Dr. Karow's enthusiasm for trying everything that's humanly possible is not one that is shared by the Catholic Church since that timeless institution firmly believes that not all actions that are humanly possibly are respectful of the dignity of the human person.


On Dec. 12, the feast day of Our Lady of Guadalupe, America's Patroness of Life, the Vatican released Dignitas Personae. This document once again, as in Donum Vitae (1987), put forth the argument that human actions, specifically, in the sphere of human procreation, must be consistent with and respectful of the dignity of the human person. In this light, it should be acknowledged that the document is not against reproductive technology as much as it is a defender of the dignity of the human person.

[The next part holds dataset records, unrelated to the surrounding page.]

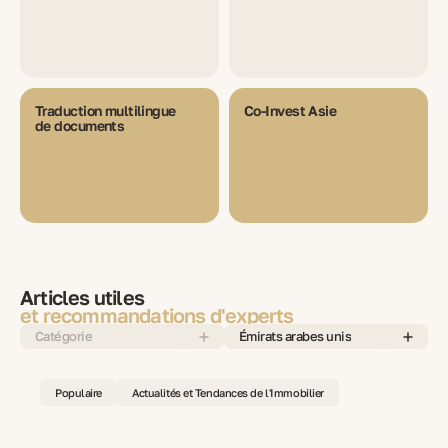
Traduction multilingue
Co-Invest Asie
de documents
Articles utiles
et recommandations d'experts
Catégorie
Émirats arabes unis
Populaire
Actualités et Tendances de l'Immobilier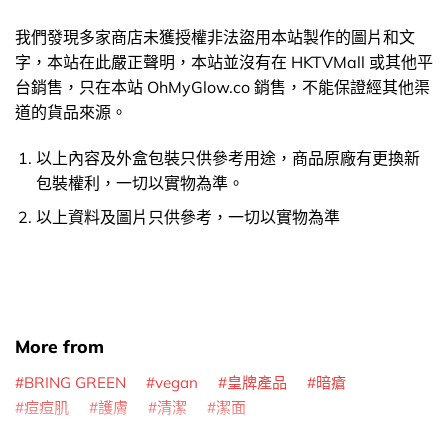
我們發現多家商店未獲授權非法盜用本站製作的圖片和文
字，本站在此嚴正聲明，本站並沒有在 HKTVMall 或其他平
台銷售，只在本站 OhMyGlow.co 銷售，不能保證經其他渠
道的貨品來源。
以上內容及外盒包裝只供參考用途，商品原廠有更換新
包裝權利，一切以實物為準。
以上資料及圖片只供參考，一切以實物為準
More from
BRING GREEN
vegan
皇牌產品
暗瘡
痘痘肌
護膚
清潔
潔面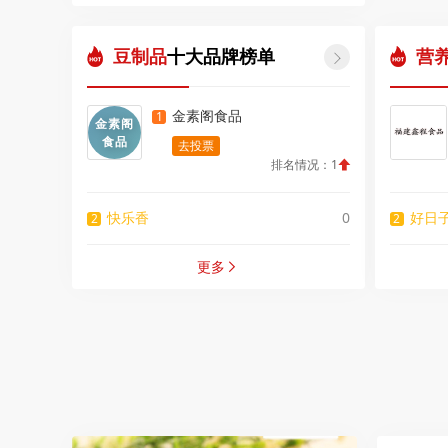
豆制品
十大品牌榜单
营

金素阁食品
1
金素阁
食品
去投票
排名情况：1
快乐香
0
好日
2
2
更多


The Leyland case would not be consistent with the Church's teaching because it involves masturbation, in vitro fertilization and embryo freezing (all of which are deemed "illegitimate"). Nonetheless, a child was born. Would it not be legitimate to offer a frozen embryo its only hope of being born by thawing and implanting it either in its own genetic mother or in a surrogate? The broader question that the Zoe Leyland case poses is whether "prenatal" adoption is ethically permissible.


Dignitas Personae has answered this question rather decisively. Although it finds the intention to save the child "praiseworthy," it prohibits such an action because of the "intrinsically illicit nature of surrogacy." Accordingly, it states: "The proposal that those embryos could be put at the disposal of infertile couples as a treatment for infertility is not ethically acceptable for the same reasons which make artificial heterologous procreation illicit as well as any form of surrogate motherhood."


Donum Vitae had stated that the "freezing of embryos, even when carried out in order to preserve the life of an embryo 'cryopreservation' constitutes an offense against the respect due to human beings . . ." Furthermore, it maintained that the "procreation of a new person . . . must be the fruit and the sign of the mutual self-giving of the spouses."


It should not be altogether surprising, then, that Dignitas Personae prohibits all forms of surrogacy, including prenatal adoption. What, then, is to be done for the many thousands of frozen embryos? There is no answer to this question. It represents an instance where ethics hits a wall, the document tells us: "It needs to be recognized that the thousands of abandoned embryos represent a situation of injustice which in fact cannot be resolved."


Those who trust that for every ethical problem there is an ethical solution, at least in the form of "the lesser of two evils," may object. John Paul II warned against creating such a situation when he made an "appeal to the conscience of the world's scientific authorities and in particular to doctors, that the production of human embryos be halted, taking into account that there seems to be no morally licit solution regarding the human destiny of thousands and thousands of 'frozen' embryos which are and remain the subjects of essential rights and should therefore be protected by law as human persons."


When justice is violated, traditionally, people seek rectification, even though the form of justice they seek is compensatory. Now, we are faced with a form of injustice to human persons, as in the case of frozen embryos, where no justice is possible. It becomes all the more imperative, therefore, not to create a situation in which there can be no ethical solution. The stark question that may be asked is this: Are bioethicists creating situations that embody a veritable hell on earth?


Dr. Donald DeMarco, an adjunct professor at Holy Apostles College and Seminary in Cromwell, is a member of the American Bioethics Advisory Commission and a corresponding member of the Pontifical Academy for Life.